In der Präambel des Regierungsprogramms wird Klimaschutz gemeinsam mit Umweltschutz als "zentrales Anliegen"genannt. Konkrete Maßnahmen sind im Umweltkapitel jedoch spärlich formuliert. Eine der wesentlichen Neuerungen ist die "Schaffung einer Governance-Struktur", die die Umsetzung der Klimaziele erleichtern soll.
Darüber hinaus plant die Regierung ein neues Klimagesetz, das laut Regierungsprogramm "den regulatorischen Rahmen für Maßnahmen, Werkzeuge und Governance zur Erreichung der Klimaziele und der Klimaneutralität, der Klimawandelanpassung und der Kreislaufwirtschaft" schaffen soll.
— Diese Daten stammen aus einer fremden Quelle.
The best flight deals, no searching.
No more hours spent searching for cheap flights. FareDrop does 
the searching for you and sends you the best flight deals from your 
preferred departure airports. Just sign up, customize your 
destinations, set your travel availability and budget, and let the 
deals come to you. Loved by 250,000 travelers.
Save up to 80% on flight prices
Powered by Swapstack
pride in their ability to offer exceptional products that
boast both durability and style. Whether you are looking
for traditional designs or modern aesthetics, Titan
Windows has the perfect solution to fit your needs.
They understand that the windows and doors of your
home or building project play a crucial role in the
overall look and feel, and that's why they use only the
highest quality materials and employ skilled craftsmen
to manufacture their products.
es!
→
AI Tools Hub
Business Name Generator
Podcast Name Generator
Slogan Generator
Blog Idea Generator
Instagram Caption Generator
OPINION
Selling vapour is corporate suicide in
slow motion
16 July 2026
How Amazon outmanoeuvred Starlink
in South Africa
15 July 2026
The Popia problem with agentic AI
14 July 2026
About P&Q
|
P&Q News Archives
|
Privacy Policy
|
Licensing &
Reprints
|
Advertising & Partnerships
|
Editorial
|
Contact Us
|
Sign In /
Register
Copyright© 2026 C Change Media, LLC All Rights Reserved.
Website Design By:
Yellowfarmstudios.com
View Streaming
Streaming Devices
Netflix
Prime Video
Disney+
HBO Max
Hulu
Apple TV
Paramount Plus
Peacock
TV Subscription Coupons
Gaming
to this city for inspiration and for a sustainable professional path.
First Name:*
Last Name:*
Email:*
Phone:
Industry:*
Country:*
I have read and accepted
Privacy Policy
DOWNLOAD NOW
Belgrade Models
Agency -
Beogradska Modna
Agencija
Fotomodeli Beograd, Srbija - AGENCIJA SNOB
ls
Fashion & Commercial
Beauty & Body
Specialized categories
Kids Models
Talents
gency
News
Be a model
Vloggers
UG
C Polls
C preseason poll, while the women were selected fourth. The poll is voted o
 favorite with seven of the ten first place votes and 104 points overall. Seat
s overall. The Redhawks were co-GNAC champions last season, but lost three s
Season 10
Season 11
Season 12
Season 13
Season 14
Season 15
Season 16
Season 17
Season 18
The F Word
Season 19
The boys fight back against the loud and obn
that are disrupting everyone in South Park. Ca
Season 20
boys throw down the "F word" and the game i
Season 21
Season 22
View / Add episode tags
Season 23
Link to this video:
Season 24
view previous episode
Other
Ein bedeutender Unterschied zur früheren Koalition ist der Verzicht auf ein verbindliches Klimaschutzgesetz mit festen Reduktionspfaden. Das unter der schwarz-grünen Regierung geplante Gesetz hätte konkrete Zwischenziele bis 2030sowie Sektorziele vorgegeben. Dieses Vorhaben wurde jedoch nicht umgesetzt und findet sich in dieser Form auch nicht im neuen Regierungsprogramm.
Stattdessen setzt die Ampelregierung auf flexible Steuerungsmechanismen, deren konkrete Auswirkungen auf den Klimaschutz jedoch noch unklar sind. Ob Österreichs Ziel der Klimaneutralität bis 2040 mit dieser Strategie tatsächlich erreicht werden kann, bleibt fraglich.